Gedanken wie „Wie soll ich denn jetzt jemals wieder unseren Kennenlern-Kuchen backen wenn ich kein Hühnerei mehr essen darf“ und ähnliche Gedanken sind normal. Sie können sogar Angstzustände, die Beziehung betreffend, hervorrufen. Auch das ist nicht ungewöhnlich oder abnormal. Jede Beziehung hat Rituale und Traditionen, die dann ins Wanken geraten. Wir können uns in die Lage versetzen, unser Leben, Partnerschaft und Geschehnisse als etwas zu betrachten, dass kein festes Konstrukt ist, sondern sich verändert und entwickelt. Mit dieser Sichtweise fällt es uns leichter, zum Beispiel das Rezept des Kennenlern-Kuchens anzupassen, ohne Hühnereier verträglich zu backen. Das Ritual bleibt das Gleiche. Diese Sichtweise kann sehr viel in der neuen Lebenssituation erleichtern.

Scheinen die Probleme in der Partnerschaft erst einmal zu groß und unlösbar? Das kommt auch vor, vor allem wenn die Überforderung mit der Thematik sehr hoch ist. Ich persönlich finde professionelle Hilfe von einem Paartherapeuten anzunehmen einen sehr guten Weg. Oft helfen schon ein bis zwei Sitzungen und die Welt wird wieder lebenswert.

Müssen beide Partner „verzichten“?

Ein „Müssen“ kommt in seltenen Fällen vor. Wird eine Lebensmittelallergie in einem lebensbedrohlichen Stärkegrad diagnostiziert, kann es sein, dass ein Haushalt allergenfrei sein muss, damit der / die Betroffene nicht in Gefahr gerät und eine sichere Zone hat. Das betrifft dann auch den Partner und gegebenenfalls Kinder oder weitere Familienmitglieder. Ein Beispiel für eine solche Situation ist eine schwere Erdnussallergie, bei der bereits das Aufreißen einer Tüte Erdnussflips in Anwesenheit des Betroffenen über die Atmung eine anaphylaktischen Reaktion auslöst. Hier ist Verzicht für beide / alle Mitbewohner angesagt. Hat der nicht-betroffene Partner gerade ein Lebensmittel verzehrt, das beim anderen Partner anaphylaktische Schocks auslöst, ist es auch ratsam, sich erst einmal nicht zu küssen.

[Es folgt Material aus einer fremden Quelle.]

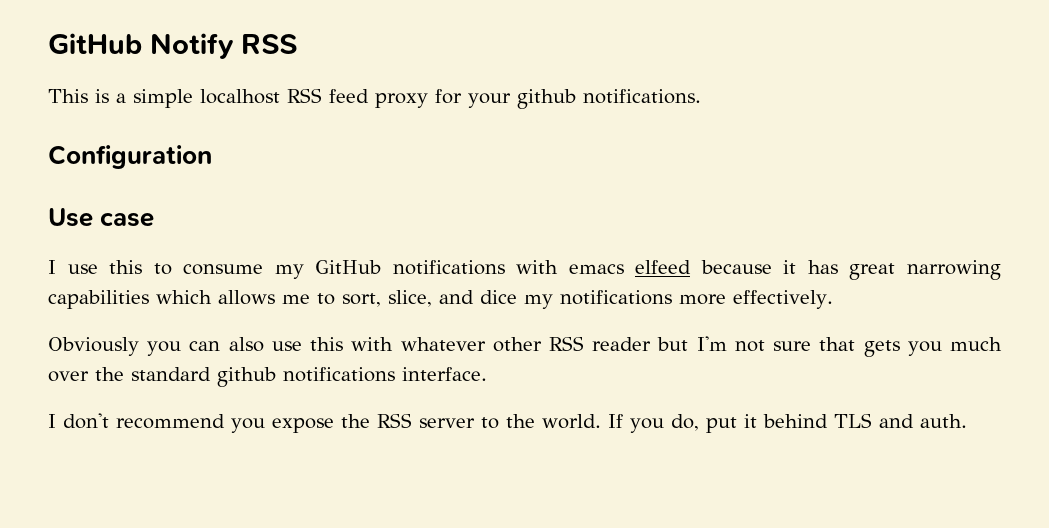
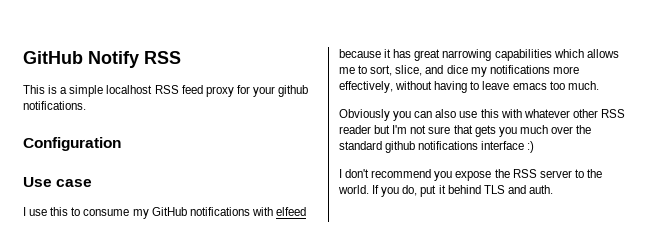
[568,264,624,274] emacs -> (273, 211) none
[733,290,833,309] effectively. -> [339,81,599,93] effectively, without having to leave emacs too much.
[402,367,487,381] interface. -> [481,141,535,153] interface :)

In anderen Fällen muss der Partner oder die Partnerin – unter bestimmten Bedingungen – nicht unbedingt verzichten. Bei einer weniger schweren Allergie kann ein ausgeklügeltes Aufbewahrungssystem und konsequent getrenntes Küchenequipment ausreichen, um Kontamination bzw. allergische Reaktionen zu vermeiden. Um zu wissen, welche Maßnahme die richtige ist, ist es wichtig, sein eigenes Allergierisiko gut zu kennen.

Ob der Partner aus Solidarität verzichten „sollte“ oder „möchte“ ist eine Frage, auf die es so viele Antworten wie Beziehungen gibt (von den schweren Fällen einmal abgesehen). Ich kenne nicht wenige Beziehungen, in denen der Partner freiwillig verzichtet. Das kommt aber immer auf die Partnerschaft an und welche Faktoren Essen, Genuss und gemeinsames Erleben in der Partnerschaft für eine Rolle spielen.